• _What is needed_
Because the images are not wanted, restate every line below word for word without them.

*** Opening of Dataset ***

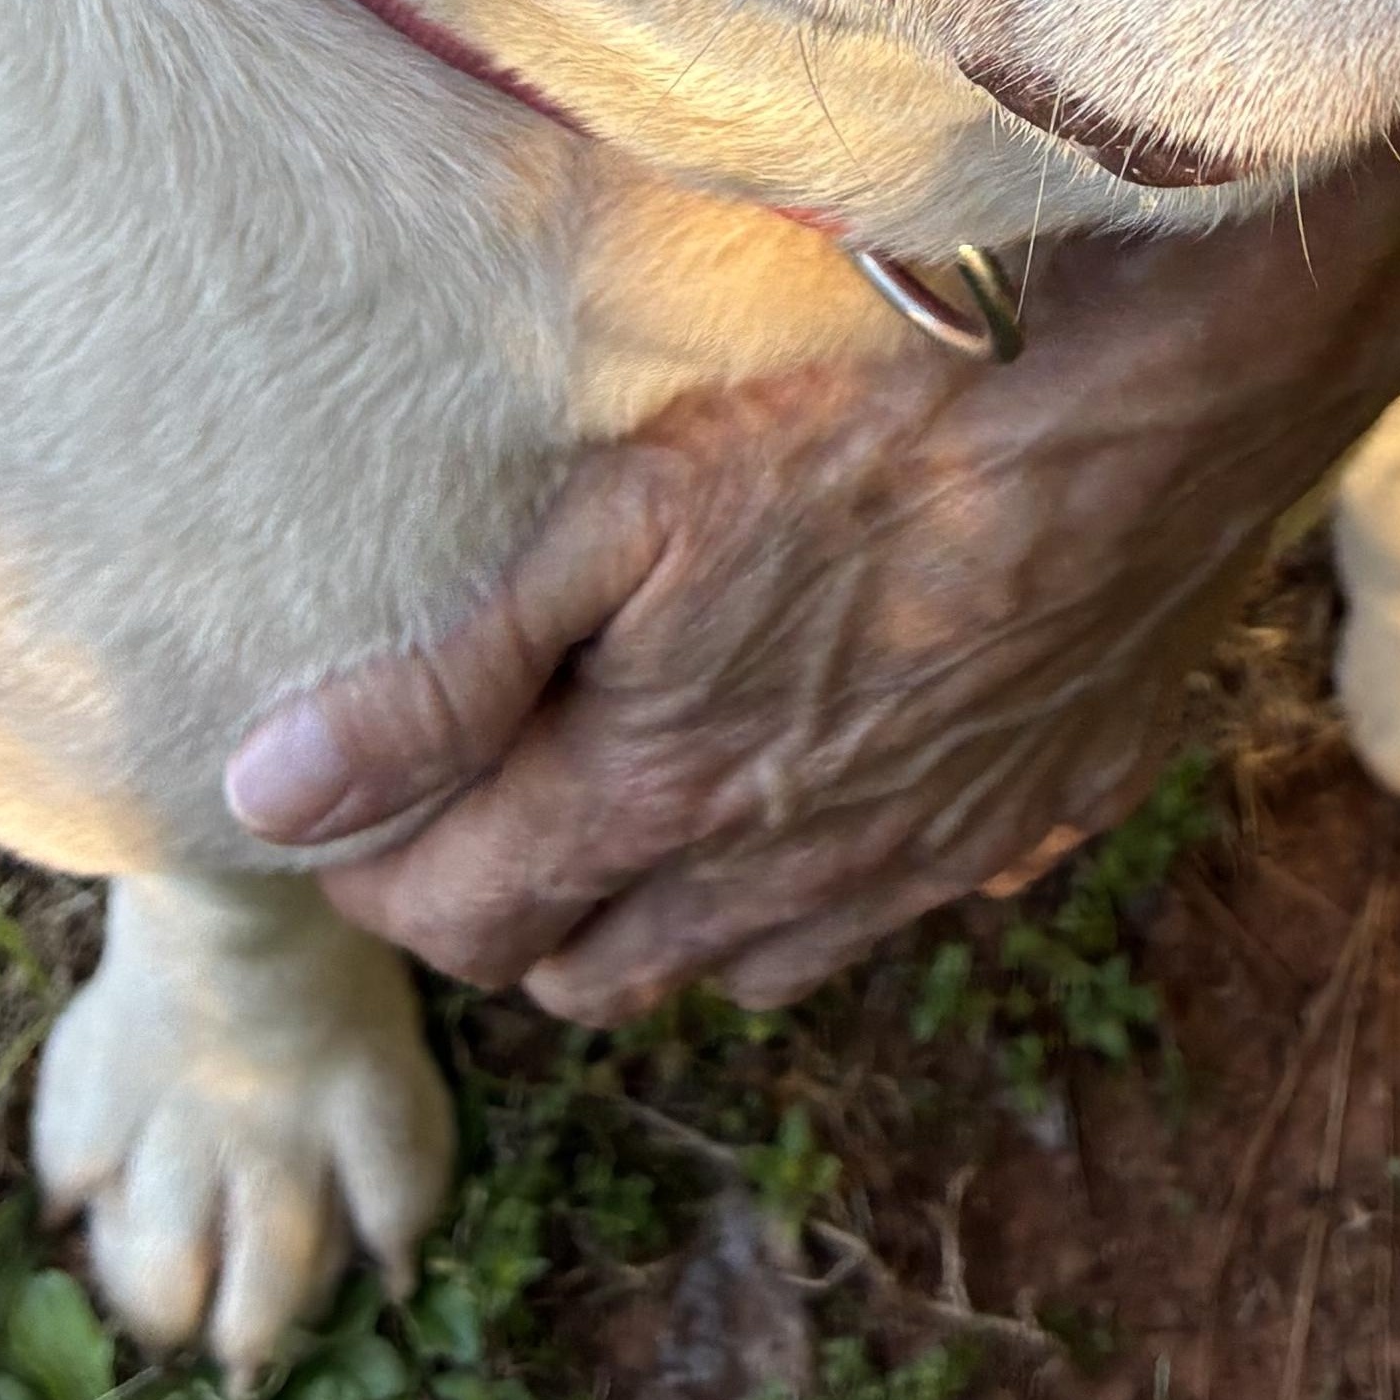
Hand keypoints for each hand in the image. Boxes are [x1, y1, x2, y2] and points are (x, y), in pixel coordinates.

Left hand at [223, 0, 1399, 1015]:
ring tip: (622, 816)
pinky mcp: (1022, 816)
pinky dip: (811, 889)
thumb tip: (263, 792)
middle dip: (505, 911)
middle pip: (588, 966)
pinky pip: (880, 910)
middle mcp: (776, 871)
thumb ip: (444, 671)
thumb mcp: (625, 518)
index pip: (462, 909)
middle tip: (472, 808)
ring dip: (653, 919)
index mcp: (659, 797)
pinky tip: (818, 796)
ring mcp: (909, 860)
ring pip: (731, 964)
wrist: (1136, 433)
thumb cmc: (872, 437)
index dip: (378, 868)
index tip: (341, 806)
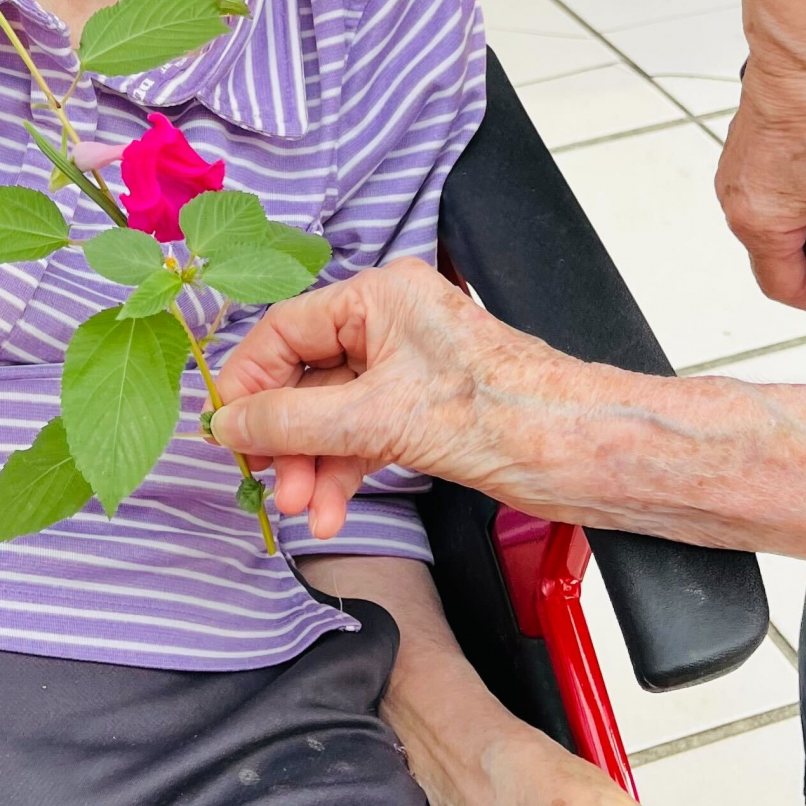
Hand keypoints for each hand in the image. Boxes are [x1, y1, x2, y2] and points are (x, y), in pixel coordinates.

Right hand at [209, 259, 584, 538]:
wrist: (579, 453)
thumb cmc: (503, 413)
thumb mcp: (379, 418)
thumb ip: (293, 421)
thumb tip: (227, 423)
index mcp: (380, 295)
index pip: (285, 331)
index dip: (250, 383)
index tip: (226, 431)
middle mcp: (389, 323)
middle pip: (305, 378)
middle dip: (286, 438)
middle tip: (272, 484)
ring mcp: (405, 369)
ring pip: (331, 415)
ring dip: (312, 466)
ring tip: (305, 510)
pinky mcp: (422, 411)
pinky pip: (361, 437)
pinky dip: (343, 474)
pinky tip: (331, 509)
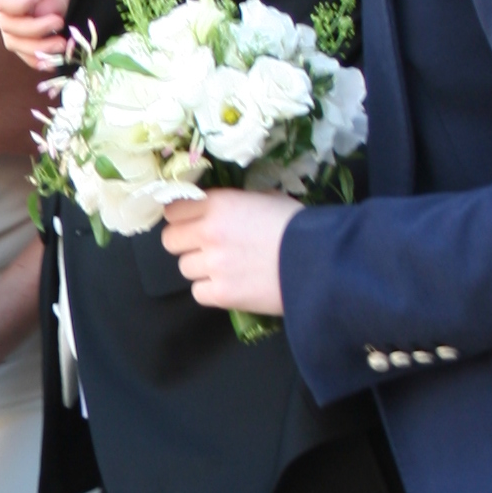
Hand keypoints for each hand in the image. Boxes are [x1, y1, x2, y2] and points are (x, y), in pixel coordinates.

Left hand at [0, 0, 78, 70]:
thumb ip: (55, 9)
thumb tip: (53, 33)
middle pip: (11, 40)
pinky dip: (21, 7)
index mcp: (23, 6)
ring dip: (32, 30)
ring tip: (54, 20)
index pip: (23, 41)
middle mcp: (8, 1)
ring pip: (7, 26)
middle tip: (58, 45)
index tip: (61, 56)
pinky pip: (2, 3)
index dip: (39, 54)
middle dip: (36, 49)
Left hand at [160, 188, 299, 316]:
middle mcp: (209, 232)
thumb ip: (236, 202)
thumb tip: (222, 207)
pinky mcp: (222, 294)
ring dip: (201, 268)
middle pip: (171, 241)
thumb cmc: (299, 226)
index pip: (173, 210)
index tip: (193, 222)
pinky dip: (211, 290)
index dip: (182, 217)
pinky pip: (198, 292)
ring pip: (184, 268)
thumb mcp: (266, 198)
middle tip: (207, 247)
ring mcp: (213, 265)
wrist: (320, 260)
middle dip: (186, 243)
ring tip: (227, 268)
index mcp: (219, 204)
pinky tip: (231, 285)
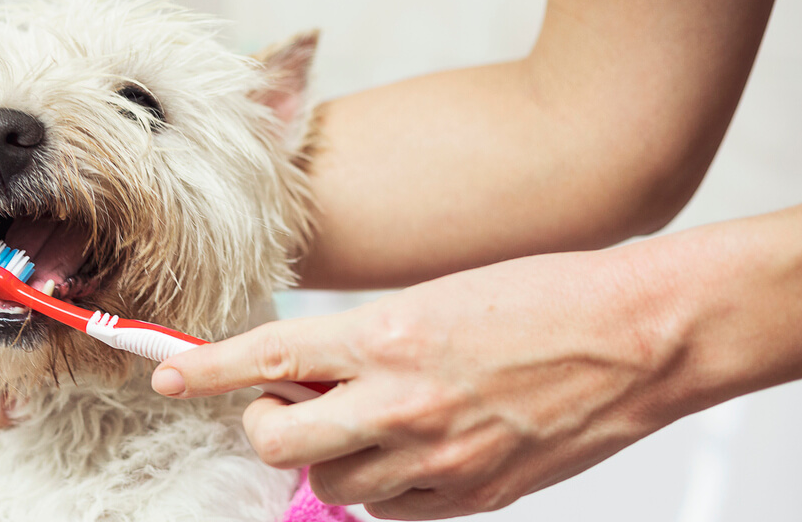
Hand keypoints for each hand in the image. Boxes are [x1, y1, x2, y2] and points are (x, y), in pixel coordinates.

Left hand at [151, 249, 684, 518]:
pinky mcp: (470, 496)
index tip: (163, 372)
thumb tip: (304, 375)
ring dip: (333, 453)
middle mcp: (398, 401)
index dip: (203, 367)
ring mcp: (435, 457)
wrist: (639, 339)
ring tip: (376, 416)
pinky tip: (415, 447)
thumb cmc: (543, 300)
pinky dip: (384, 484)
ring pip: (331, 481)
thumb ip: (361, 345)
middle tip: (293, 400)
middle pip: (279, 439)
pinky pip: (388, 508)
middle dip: (268, 423)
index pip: (265, 354)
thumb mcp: (433, 300)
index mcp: (384, 335)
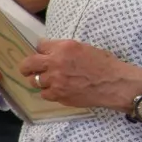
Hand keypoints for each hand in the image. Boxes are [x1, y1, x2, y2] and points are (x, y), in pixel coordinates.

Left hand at [18, 39, 141, 109]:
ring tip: (46, 80)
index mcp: (63, 48)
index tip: (40, 53)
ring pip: (34, 81)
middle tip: (27, 69)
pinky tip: (56, 89)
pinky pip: (44, 94)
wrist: (115, 83)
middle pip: (28, 64)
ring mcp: (55, 81)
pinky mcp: (59, 95)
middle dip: (26, 67)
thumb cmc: (104, 64)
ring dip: (38, 80)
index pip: (39, 46)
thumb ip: (64, 48)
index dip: (40, 50)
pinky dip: (48, 92)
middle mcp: (55, 63)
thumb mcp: (83, 48)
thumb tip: (47, 48)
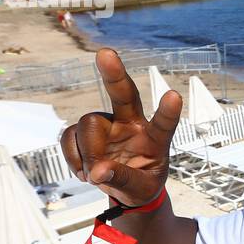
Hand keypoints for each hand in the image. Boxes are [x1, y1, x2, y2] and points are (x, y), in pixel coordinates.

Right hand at [59, 48, 182, 205]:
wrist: (125, 189)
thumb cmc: (142, 184)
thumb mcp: (141, 190)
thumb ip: (123, 180)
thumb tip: (98, 172)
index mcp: (155, 138)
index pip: (164, 124)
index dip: (168, 111)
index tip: (174, 96)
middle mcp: (131, 123)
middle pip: (123, 94)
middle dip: (114, 74)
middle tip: (106, 53)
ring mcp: (107, 125)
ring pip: (88, 125)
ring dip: (88, 154)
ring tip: (95, 176)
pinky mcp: (84, 131)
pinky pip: (69, 136)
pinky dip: (73, 157)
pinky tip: (85, 172)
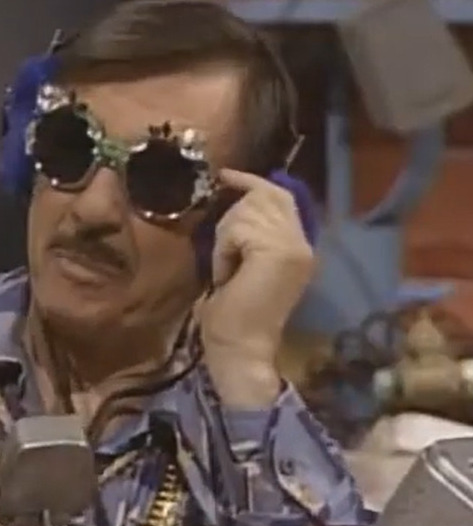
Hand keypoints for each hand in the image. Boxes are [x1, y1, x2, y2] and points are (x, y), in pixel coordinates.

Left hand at [201, 169, 314, 405]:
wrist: (239, 350)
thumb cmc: (233, 318)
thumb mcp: (241, 265)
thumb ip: (249, 236)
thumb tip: (237, 205)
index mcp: (298, 247)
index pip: (280, 196)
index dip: (252, 182)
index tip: (226, 174)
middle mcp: (303, 242)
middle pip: (263, 197)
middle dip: (233, 220)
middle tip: (226, 258)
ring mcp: (294, 246)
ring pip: (246, 211)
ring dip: (226, 241)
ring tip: (229, 273)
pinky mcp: (279, 253)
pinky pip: (237, 230)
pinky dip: (223, 252)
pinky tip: (228, 276)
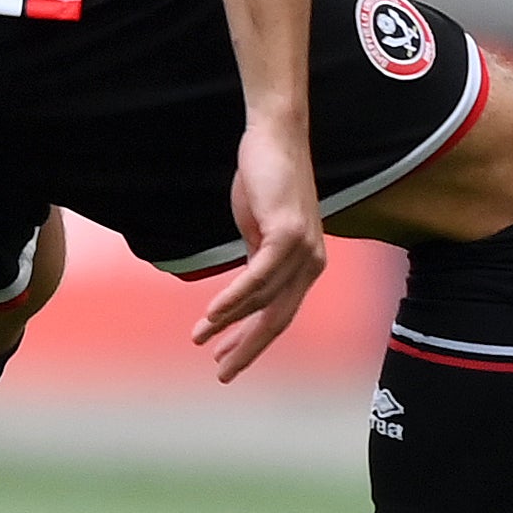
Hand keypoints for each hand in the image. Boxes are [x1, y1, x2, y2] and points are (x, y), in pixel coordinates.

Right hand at [192, 114, 327, 382]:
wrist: (274, 138)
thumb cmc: (265, 181)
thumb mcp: (258, 231)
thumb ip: (255, 262)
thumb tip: (241, 295)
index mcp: (306, 264)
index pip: (280, 314)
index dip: (252, 340)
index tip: (227, 359)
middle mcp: (312, 262)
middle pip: (279, 318)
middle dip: (247, 348)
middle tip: (223, 373)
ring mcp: (304, 249)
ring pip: (263, 300)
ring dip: (228, 323)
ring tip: (200, 338)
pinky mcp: (289, 234)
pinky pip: (258, 277)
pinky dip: (234, 299)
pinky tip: (213, 315)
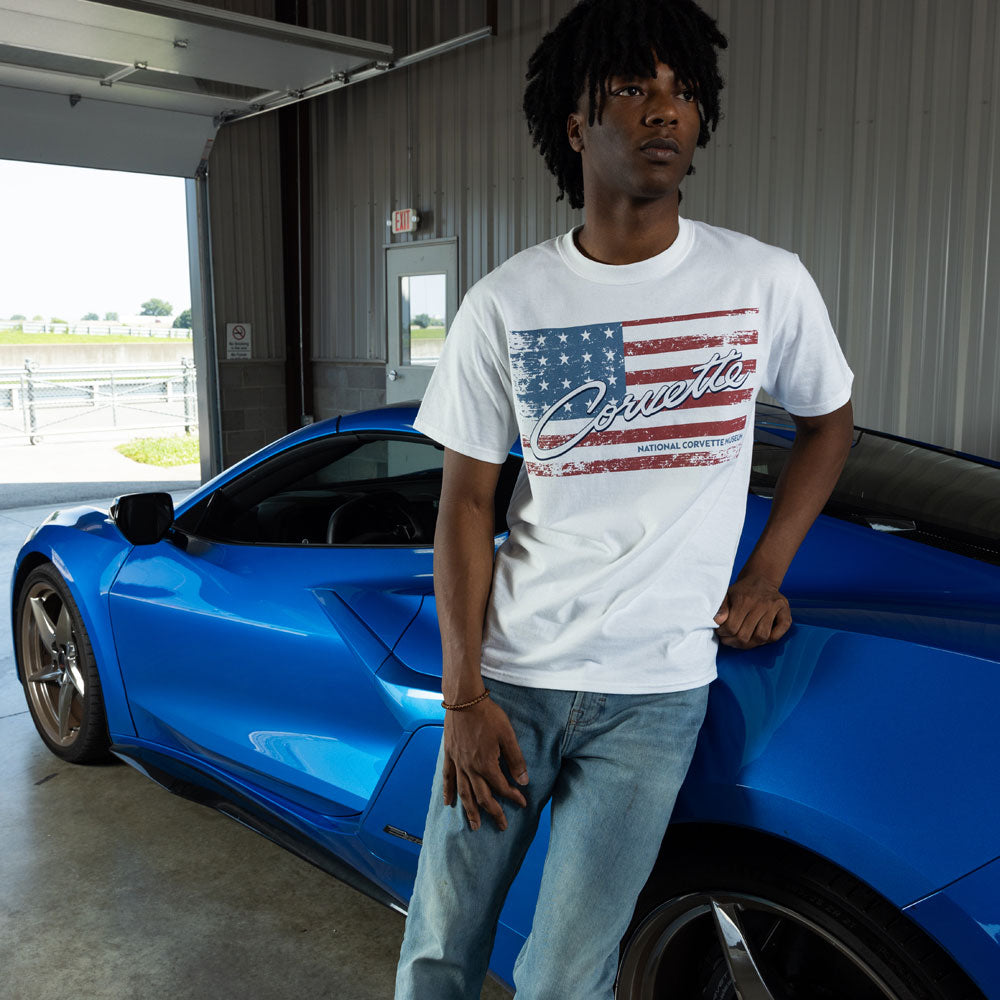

*** Close of Dataset ***

• _Answer space_
Hand keypoints for each hand in the image. Boxes are [x1, y1, x2, y2] and points are (x, y), in pixel coordinates.

Left hand at [223, 0, 1399, 1015]:
ring tip: (622, 816)
pinky mcp: (1022, 816)
pinky dip: (811, 889)
thumb tip: (263, 792)
middle dip: (505, 911)
middle pip: (588, 966)
pinky pip: (880, 910)
middle mcp: (776, 871)
thumb ip: (444, 671)
thumb mcp: (625, 518)
index pip: (462, 909)
middle tip: (472, 808)
ring dip: (653, 919)
index mcp: (659, 797)
pinky tip: (818, 796)
ring mcp: (909, 860)
ring pip: (731, 964)
wrist: (1136, 433)
thumb cmc: (872, 437)
index dip: (378, 868)
index tip: (341, 806)
Hand keypoints for each hand in the image. Boxes are [x1, y1, x2, y2] and points are (x, y), in pixel coordinates.

Right hand at [209, 259, 584, 538]:
wrist: (579, 453)
thumb cmc: (503, 413)
thumb mcp: (379, 418)
thumb ip: (293, 421)
thumb tip: (227, 423)
index mcp: (380, 295)
index pip: (285, 331)
index dip: (250, 383)
index tip: (226, 431)
middle mcp: (389, 323)
middle pip: (305, 378)
middle dip: (286, 438)
middle tip: (272, 484)
ring mcp: (405, 369)
ring pip: (331, 415)
ring dip: (312, 466)
ring tip: (305, 510)
pinky mcp: (422, 411)
pinky pip: (361, 437)
pinky dip: (343, 474)
pinky tip: (331, 509)
Hand keypoints for each hand in the image. Boxes are [x1, y1, x2, y2] and points are (x, y), in pixel coordinates.

Left hand at [0, 0, 78, 70]:
thumb ip: (55, 9)
thumb tip: (53, 33)
middle pip: (11, 40)
pinky dip: (21, 7)
index mcp: (23, 6)
ring dip: (32, 30)
ring tip: (54, 20)
index pip: (23, 41)
middle mcp: (8, 1)
ring pip: (7, 26)
middle tip: (58, 45)
index tip: (61, 56)
pinky pip: (2, 3)
index dip: (39, 54)
middle dip: (36, 49)
Left hand at [160, 188, 299, 316]:
middle mcp: (209, 232)
thumb ip: (236, 202)
thumb tip: (222, 207)
pinky mcp: (222, 294)
ring dip: (201, 268)
middle pip: (171, 241)
thumb cmc: (299, 226)
index pip: (173, 210)
index tip: (193, 222)
pinky dip: (211, 290)
index dip: (182, 217)
pinky pip: (198, 292)
ring pip: (184, 268)
thumb mcp: (266, 198)
middle tip: (207, 247)
ring mcp: (213, 265)
wrist: (320, 260)
middle dip: (186, 243)
ring tip: (227, 268)
index mcp: (219, 204)
pinky tip: (231, 285)
Hand keypoints for each hand in the image. Boxes are [x1, y1, x2, y2] and points are (x, y), in pixel coordinates.

Left hand at [151, 249, 684, 518]:
pinky mcp: (470, 496)
index tip: (163, 372)
thumb tip: (304, 375)
ring dip: (333, 453)
middle mcp: (398, 401)
index dip: (203, 367)
ring mcp: (435, 457)
wrist: (639, 339)
ring tip: (376, 416)
pinky tip: (415, 447)
thumb cmc: (543, 300)
pinky dip: (384, 484)
ring pip: (331, 481)
thumb ip: (361, 345)
middle tip: (293, 400)
middle pip: (279, 439)
pinky pip: (388, 508)
middle dip: (268, 423)
index pip: (265, 354)
thumb mcp: (433, 300)
index mcp: (384, 335)
Hand keypoints for each hand in the image. Boxes are [x1, y1, x2, y2] and points are (x, y), in pixel coordinates.

Left hand at [18, 39, 141, 109]:
ring tip: (46, 80)
index mcp: (63, 48)
index tip: (40, 53)
ring pip: (34, 81)
middle tip: (27, 69)
pinky tip: (56, 89)
pinky pip: (44, 94)
wrist: (115, 83)
middle pip: (28, 64)
ring mcp: (55, 81)
pinky mcp: (59, 95)
middle dip: (26, 67)
thumb cmc: (104, 64)
ring dip: (38, 80)
index pip: (39, 46)
thumb ip: (64, 48)
index dip: (40, 50)
pinky dip: (48, 92)
middle mcp: (55, 63)
thumb mcp: (83, 48)
thumb tip: (47, 48)
Hand keypoints for each hand in the image. Boxes are [x1, y1, x2, y2] and points are (x, y), in pixel coordinates.

Right hand at [59, 48, 182, 205]:
wrist: (125, 189)
thumb cmc: (142, 184)
thumb mcp: (141, 190)
thumb ip: (123, 180)
thumb tip: (98, 172)
index mcp: (155, 138)
index pip: (164, 124)
index dip: (168, 111)
index tip: (174, 96)
middle mcp: (131, 123)
middle pip: (123, 94)
middle dip: (114, 74)
middle tip: (106, 53)
ring mcp: (107, 125)
ring pip: (88, 125)
ring dip: (88, 154)
ring tip: (95, 176)
pinky mcp: (84, 131)
pinky pip: (69, 136)
pinky dip: (73, 157)
pinky tip: (85, 172)
Hand keypoints for each hand in the image. Boxes are [x1, y1, x2, y2] and points are (x, y), in pixel coordinates.

Left hand at [201, 169, 314, 405]:
wrist: (239, 350)
thumb cmc: (233, 318)
thumb mcp: (241, 265)
thumb ip: (249, 236)
thumb tip: (237, 205)
index mcp: (298, 247)
index pip: (280, 196)
index dip: (252, 182)
index tip: (226, 174)
middle mcp: (303, 242)
middle pip: (263, 197)
middle dip: (233, 220)
middle tip: (226, 258)
ring mcp: (294, 246)
ring pip: (246, 211)
ring dip: (226, 241)
ring tip: (229, 273)
pinky mcp: (279, 253)
pinky pip: (237, 230)
pinky dip: (223, 252)
pinky tip: (228, 276)
Hand keypoints for each hand in the image. Boxes are [x1, y1, x2, y2] and points are (x, y), in pixel coordinates.

Right hand at [192, 114, 327, 382]:
wrist: (274, 138)
thumb cmc: (265, 181)
thumb mcp: (258, 231)
thumb ip: (255, 262)
thumb tip: (241, 295)
index mcp: (306, 264)
index pip: (280, 314)
index dip: (252, 340)
index tip: (227, 359)
middle mcp: (312, 262)
middle pip: (279, 318)
middle dip: (247, 348)
middle tip: (223, 373)
ring mcp: (304, 249)
ring pip: (263, 300)
ring dip: (228, 323)
ring tip: (200, 338)
pinky mcp: (289, 234)
pinky pip: (258, 277)
pinky dip: (234, 299)
pinky tip: (213, 315)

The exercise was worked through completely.